(Rendered chart images)
= Beginning of Section =
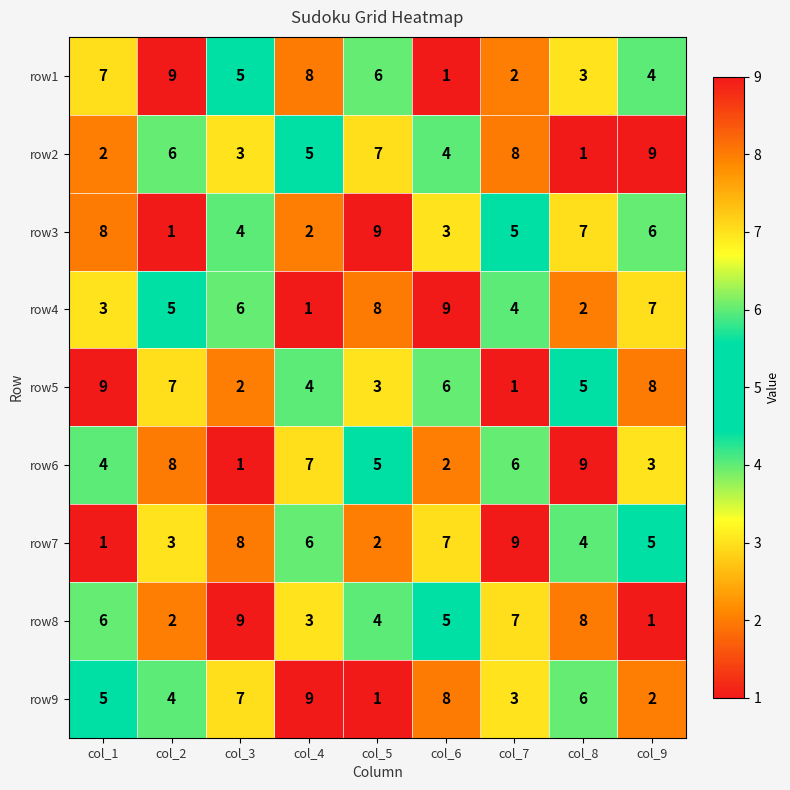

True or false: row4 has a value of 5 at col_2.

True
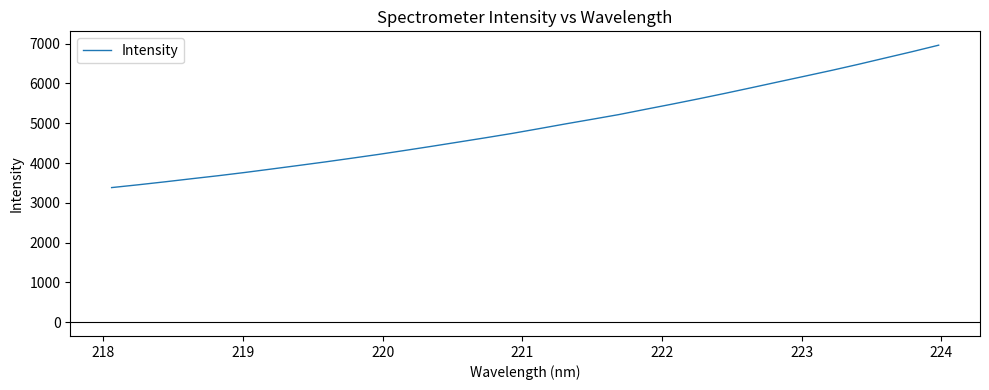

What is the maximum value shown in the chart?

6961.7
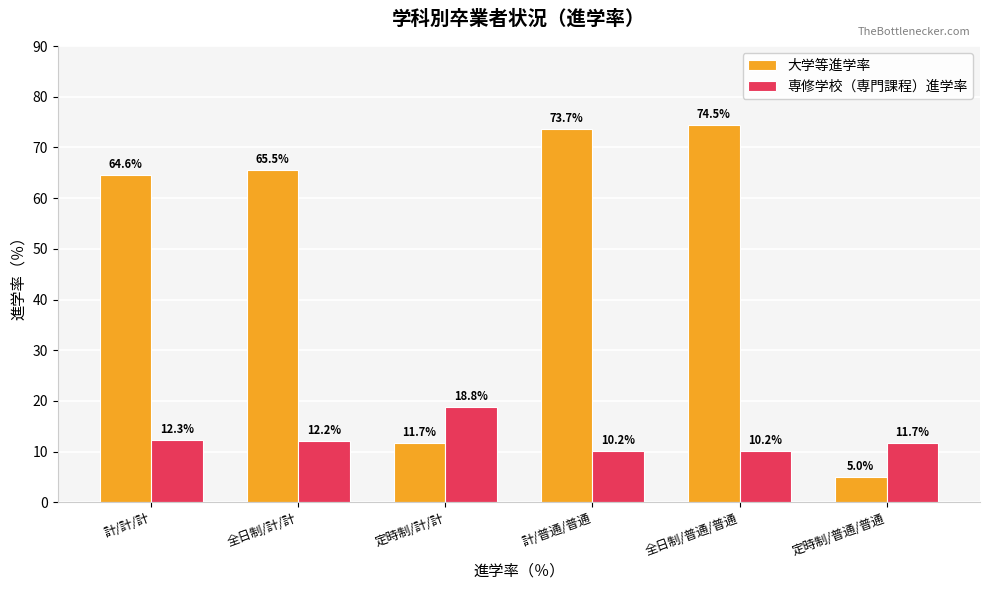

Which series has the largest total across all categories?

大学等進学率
= End of Section =
Task requirements:
Repeat the text of every item above word for word, leaving out the pictures.

Your solution:
True or false: row4 has a value of 5 at col_2.

True

What is the maximum value shown in the chart?

6961.7

Which series has the largest total across all categories?

大学等進学率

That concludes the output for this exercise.